The Hindu Business Line
‘Fresh capex will ensure we sail through slowdown’
Notwithstanding the huge consolidation in the global speciality chemical business, Ashwin Muthiah-headed Manali Petrochemicals and Tamil Nadu Petroproducts Ltd (TPL), both of which are a part of AM International, are investing in cost-saving projects and securing raw material from domestic sources rather than depending on imports. In an interaction with BusinessLine, Muthiah said the fresh investment will help the company improve margins and beat the domestic economic slowdown. Excerpts:
OWhat are your capex plans? How you are funding it?
We will implement a capital expenditure of about ₹300 crore which will increase throughput in the next three years between the two manufacturing plants. The outlay will be towards augmenting our LAB (linear alkyl benzene) and HCD (heavy chemicals division) capacities as well as increasing PO (propylene oxide) derivative capacities.
While TPL will invest about ₹180 crore, MPL has a capital outlay of about ₹120 crore.

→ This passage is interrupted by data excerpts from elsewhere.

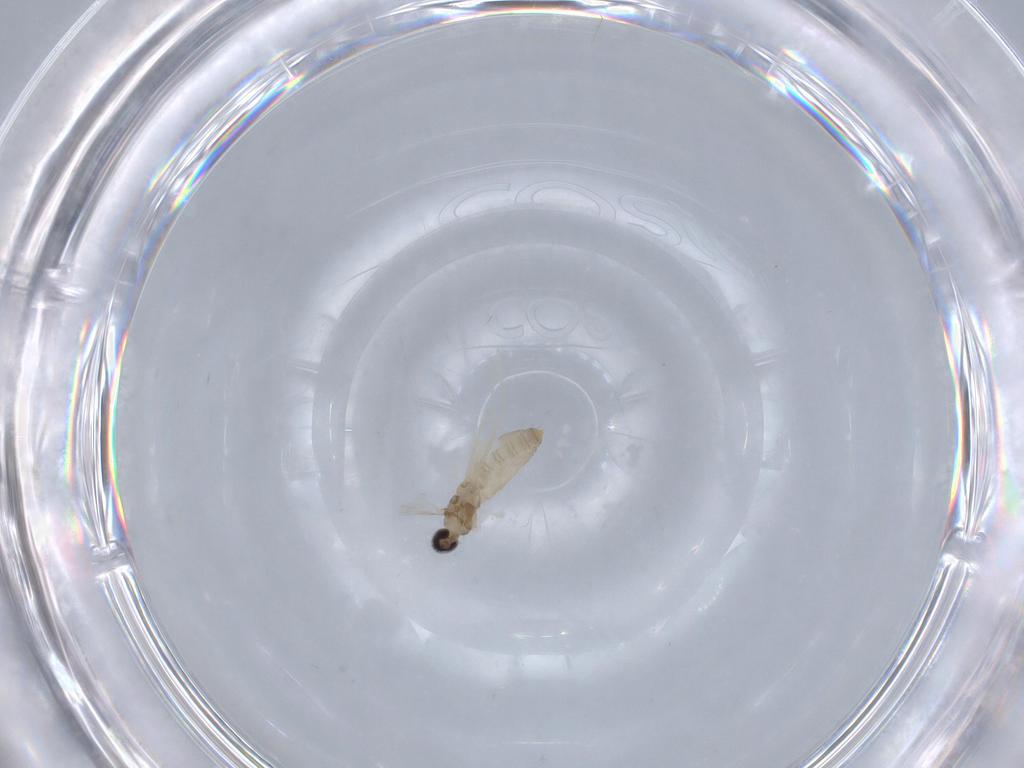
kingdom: Animalia
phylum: Arthropoda
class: Insecta
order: Diptera
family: Cecidomyiidae
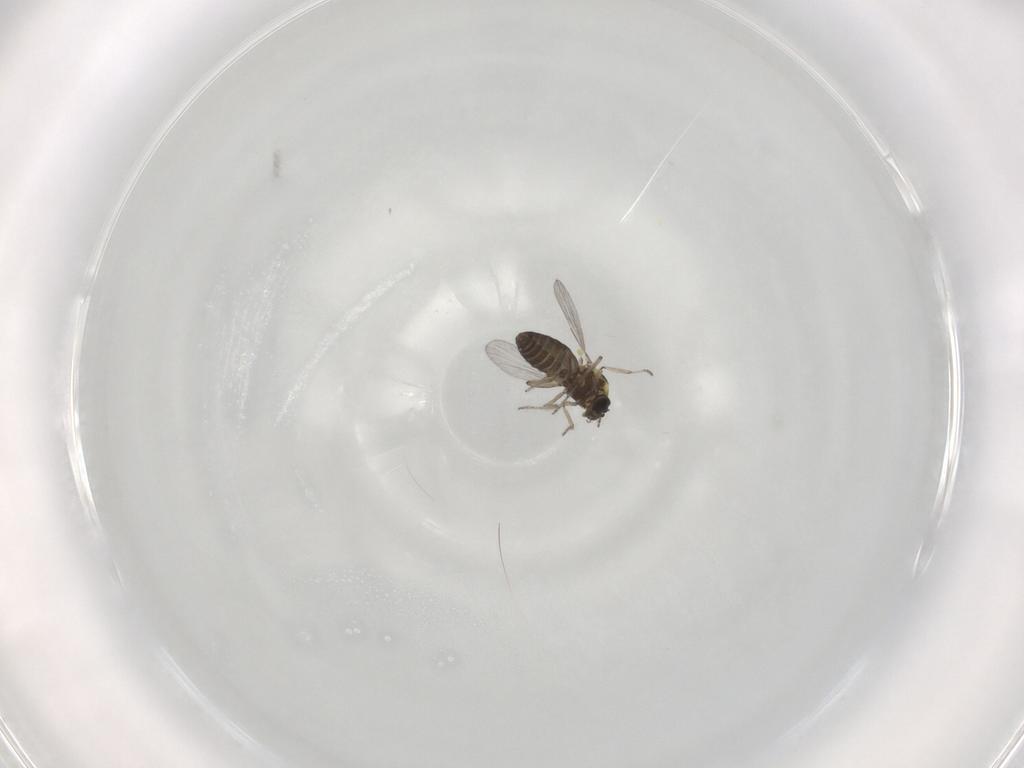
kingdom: Animalia
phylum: Arthropoda
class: Insecta
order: Diptera
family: Ceratopogonidae
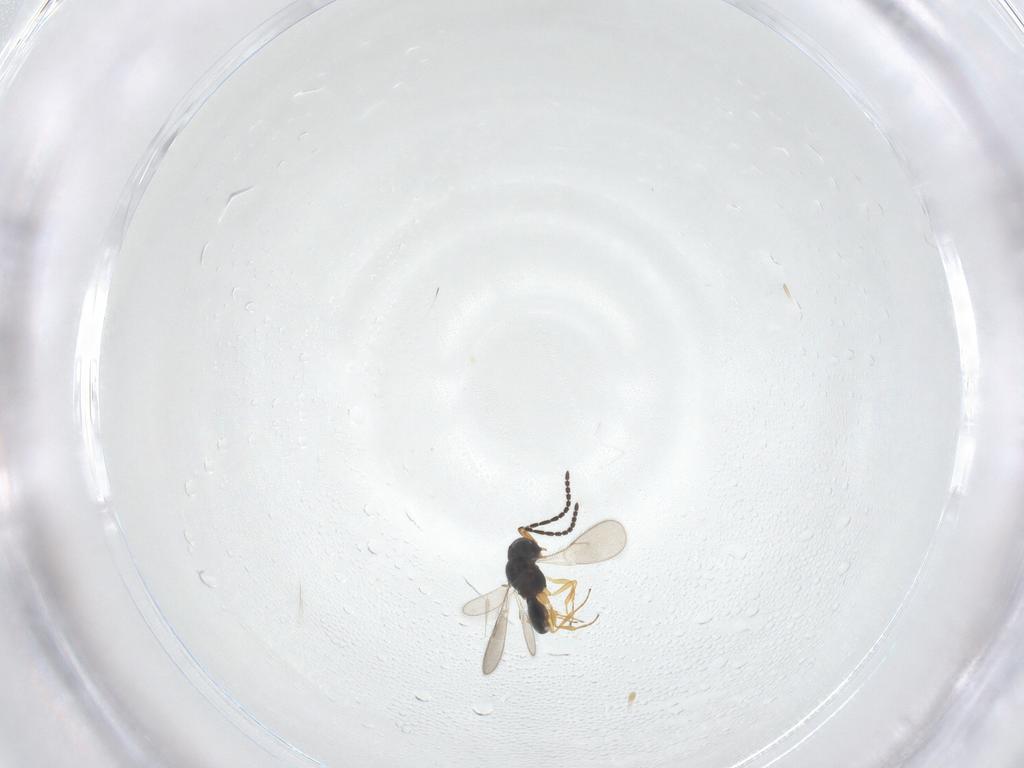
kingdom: Animalia
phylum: Arthropoda
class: Insecta
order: Hymenoptera
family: Scelionidae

Most of the funding will be done through internal accruals and any gap will bridged through external debt. Both companies have no long-term debt in their books.
How will the capex plan work in the light of slowdown and foreign chemicals holding sway in Indian markets?

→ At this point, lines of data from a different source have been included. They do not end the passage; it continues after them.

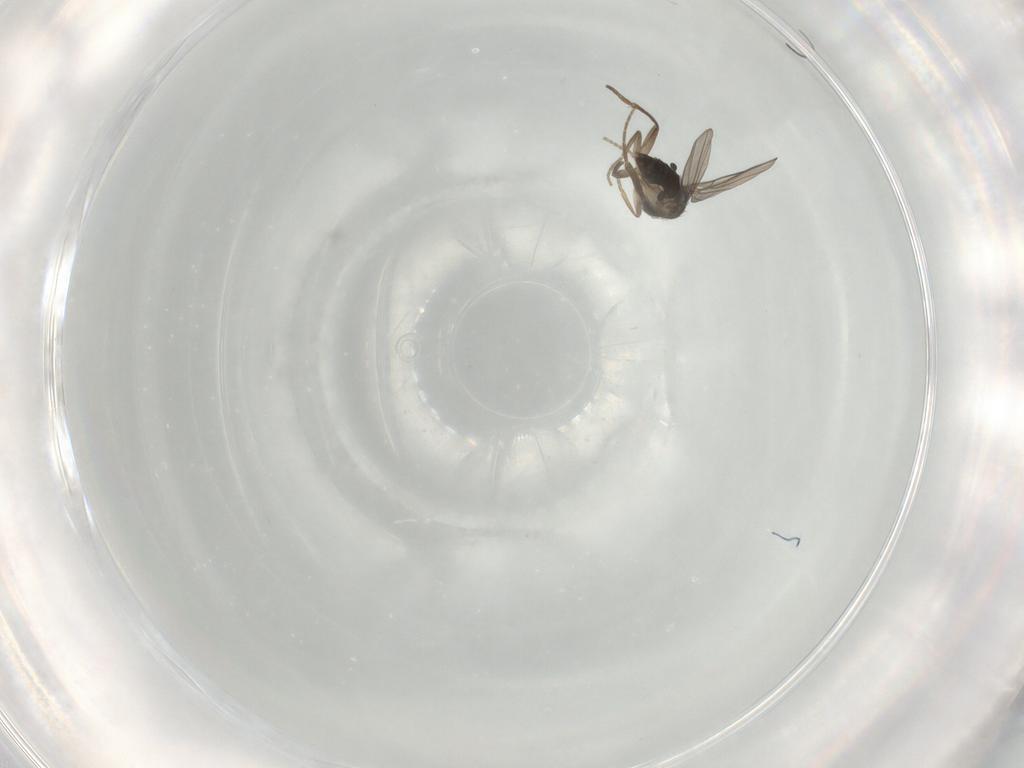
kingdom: Animalia
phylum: Arthropoda
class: Insecta
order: Diptera
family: Phoridae
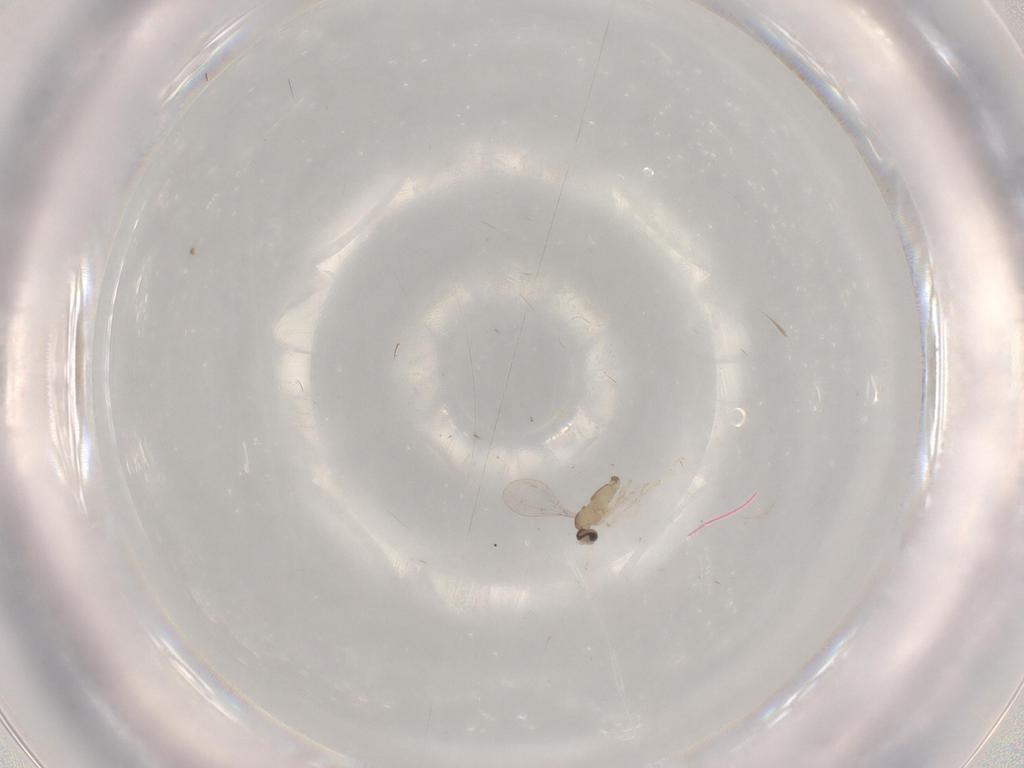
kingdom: Animalia
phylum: Arthropoda
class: Insecta
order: Diptera
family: Cecidomyiidae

With a conservative approach to capex, our investments are fairly moderate and almost always been brownfield. They will be by way of augmenting capacities to achieve economies of scale. We foresee an increase in domestic demand for our value added products over the medium-term period.
Being a domestic-bred company, we hold edge over competing foreign players. In speciality chemicals business we have to work closely with customers to develop products for them.

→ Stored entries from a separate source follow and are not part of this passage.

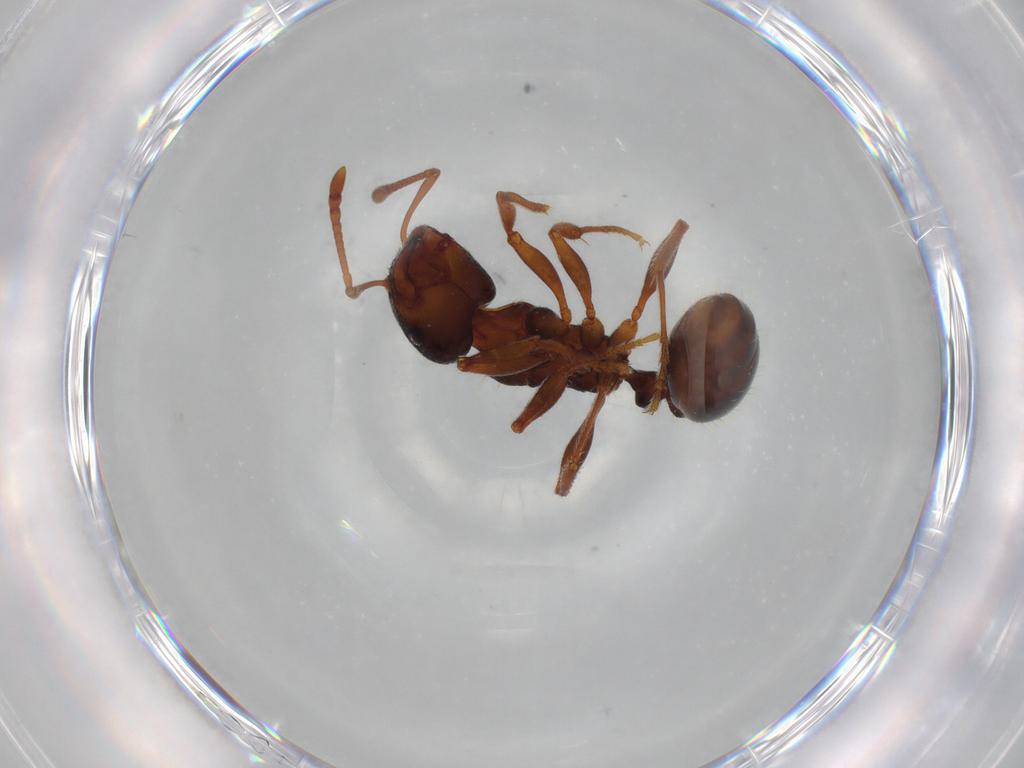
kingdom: Animalia
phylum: Arthropoda
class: Insecta
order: Hymenoptera
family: Formicidae
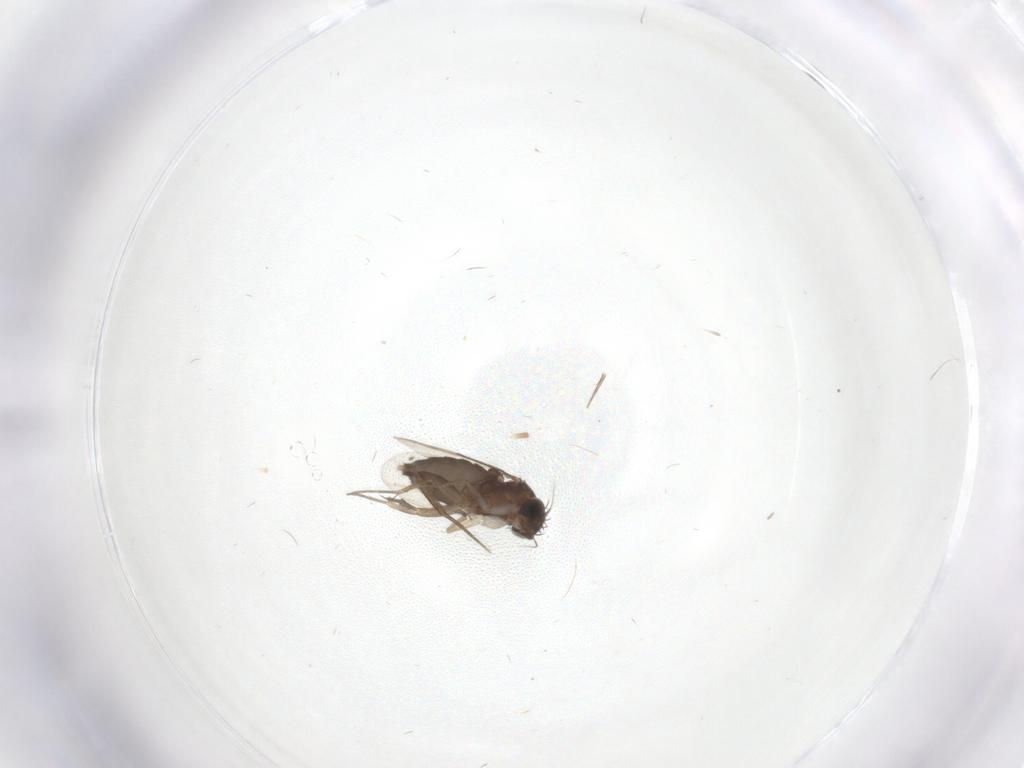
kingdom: Animalia
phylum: Arthropoda
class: Insecta
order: Diptera
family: Phoridae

When do you see a turnaround in the economy?
There has been a general slowdown in specific sectors, including the automobile sector. Our companies have a fairly diversified market reach, which will help soften any impact of the slowdown. In fact, fresh capital expenditure planned by the company will bring down cost of operations and enable us to tide over the current slowdown, besides removing the bottlenecks and enhancing production capacity.
We have sold our non-core assets during the peak cycle of economy to de-leverage the balance sheet of the companies.
What are your plans to bring down the cost of production?
The increase in capacities should help spread the fixed costs. We intend to double the turnover and margins over next the years. The current split of commodity business and value added business is 65:35 which is expected to be 50:50 in three years. Value added business would typically give 6-8 per cent incremental margins.
We will focus on technology across the manufacturing process and build more digital solutions for sales and customer service. It is proposed to introduce innovative production processes to achieve cost savings. These improvements are expected to add 1-2 per cent to bottom line.
How is the recent acquisition of Notedome in UK helping your business?
We are integrating the UK acquisition (Notedome) benefits across the group. We will roll out new solutions across all markets giving the company significant brand and premium pricing advantages. We have already started producing a few Notedome products in India and will soon have the whole suit of the UK products manufactured in India.
From a modest sales of 120 tonnes per year, it is proposed to increase five- to six-fold per year in three years which will facilitate achieving the planned targets.
Are you looking at buying any stressed assets through IBC process?
I do not think there are any assets under IBC which have synergies with our current businesses and product suites. The IBC process is timedriven and, in most cases, it is difficult to judge what is in store. Moreover, we have to keep cash for quick closure and this may strain liquidity. We would rather focus our energies on brownfield expansion besides process optimisation of our plants.